Ta-Nehisi Coates Adds New Voice To Slavery With Debut Novel 'The Water Dancer’
September 24, 2019 - 3:18 pm by Darryl Robertson TWITTER
Writer Ta-Nehisi Coates has been hailed by Maya Angelou as the writer who has filled the void left open by the late James Baldwin, providing a critical, piercing, and brilliantly logical voice that analyzes a crooked American system.
Whether Coates intended to or not, the award-winning writer has met the calling as one of this generation’s intellectual leaders. His first three works – The Beautiful Struggle, a memoir detailing Coates love for hip-hop, and navigating his awkward teenage years of masculinity; Between the World and Me, a Baldwin-inspired letter to his son, which won a National Book Award; and We Were Eight Years in Power, a collection of essays in which Coates analyzes race and argues that Donald Trump’s election was an attempt to erase the traces of a Black president– along with his columns at The Atlantic--were nothing short of trailblazing.
Considering his success as an author and former journalist, one would think that Coates writes without the burden of insecurities. But that’s not the case. During the ten years of writing his debut novel, The Water Dancer, a story about a slave named Hiram Walker who has a photographic memory, Coates had reservations about releasing the book after fellow award-winning author Colson Whitehead won a Pulitzer Prize for fiction and a National Book Award for The Underground Railroad.
“I expressed my concerns to my editor, but he told me that I was in good hands,” Coates explained to Oprah Winfrey last night (Sept. 23) during an interview at Harlem's Apollo Theatre. “There’s room for other voices about slavery,” Coates said to Winfrey.
While The Water Dancer is about Walker’s experience navigating the Underground Railroad network of routes and safe houses for runaway slaves, Whitehead's work is about an actual railroad that is underground.
The Water Dancer takes place on a tobacco plantation in Virginia. Coates explained to Winfrey that he visited Thomas Jefferson’s Monticello Plantation as well as plantations in Georgia and other parts of the Deep South to help him better understand the daily life of a slave.
Coates writes The Water Dancer as if he’s an actual plantation tourist guide. Walker’s journey through wooded areas is filled with anxiety. He's actually captured a few times throughout the book. In Coates’ other works, his writing is layered like a verse by Jay-Z, who Coates often references in We Were Eight Years in Power. Here, Coates is more straightforward, which surprisingly doesn’t take away from his creativity. The candidness and cleverness that packs The Water Dancer is reminiscent of Coates comic book writing.
Walker, who is the narrator of The Water Dancer, is born into slavery, and lost his mother after she was sold at a slave auction. In Coates’ essay A Case for Reparations, he writes, "blacks were herded into the sights of unscrupulous lenders who took them for money and sport.” Here, Walker's photographic memory is used to amuse the guests of his slave master, who Walker discovers is his father.
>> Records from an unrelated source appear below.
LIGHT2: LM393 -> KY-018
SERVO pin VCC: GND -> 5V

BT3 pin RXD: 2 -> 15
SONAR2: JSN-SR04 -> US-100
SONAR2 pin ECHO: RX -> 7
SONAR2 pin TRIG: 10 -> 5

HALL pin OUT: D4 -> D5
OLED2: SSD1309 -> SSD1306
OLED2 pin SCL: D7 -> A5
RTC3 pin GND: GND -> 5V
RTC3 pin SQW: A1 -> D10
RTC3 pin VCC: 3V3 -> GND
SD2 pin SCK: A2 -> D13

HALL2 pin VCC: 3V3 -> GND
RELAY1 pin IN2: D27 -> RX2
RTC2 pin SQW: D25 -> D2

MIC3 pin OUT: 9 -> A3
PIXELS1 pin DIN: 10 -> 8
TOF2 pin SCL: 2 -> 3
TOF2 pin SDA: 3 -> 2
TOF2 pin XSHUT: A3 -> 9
The novel’s protagonist, as Coates intended to do, is a special black man. Walker knew of his special powers early in life. “By the time I was five I could, having only heard it once, holler out a work song, its calls and responses, and to that add my own improvisations, all to the wide-eyed delight of my elders.”
He continues: “I was a strange child. I talked before I walked, through I never talked much, because more than anything, I watched and remembered.”
Coates also plays with fun historical references. When Walker finally experiences freedom as a black man in Philadelphia, he enjoys eating gingerbread. This is a direct reference to Booker T. Washington’s autobiography Up From Slavery, where Washington writes how he wished to eat ginger-cakes as a free man.
While Coates may have had reservations about penning a book about slavery after the publication of Whitehead’s The Underground Railroad, The Water Dancer stands alone in the fact that this book doesn’t dwell on the brutalities of slavery. Instead, Coates uses his voice to focus on the magical, mental powers of a black man--sort of like he does when writing his Black Panther comic strips. While The Water Dancer is candid, Coates does add an unexamined layer of mental acuity to the story of slavery.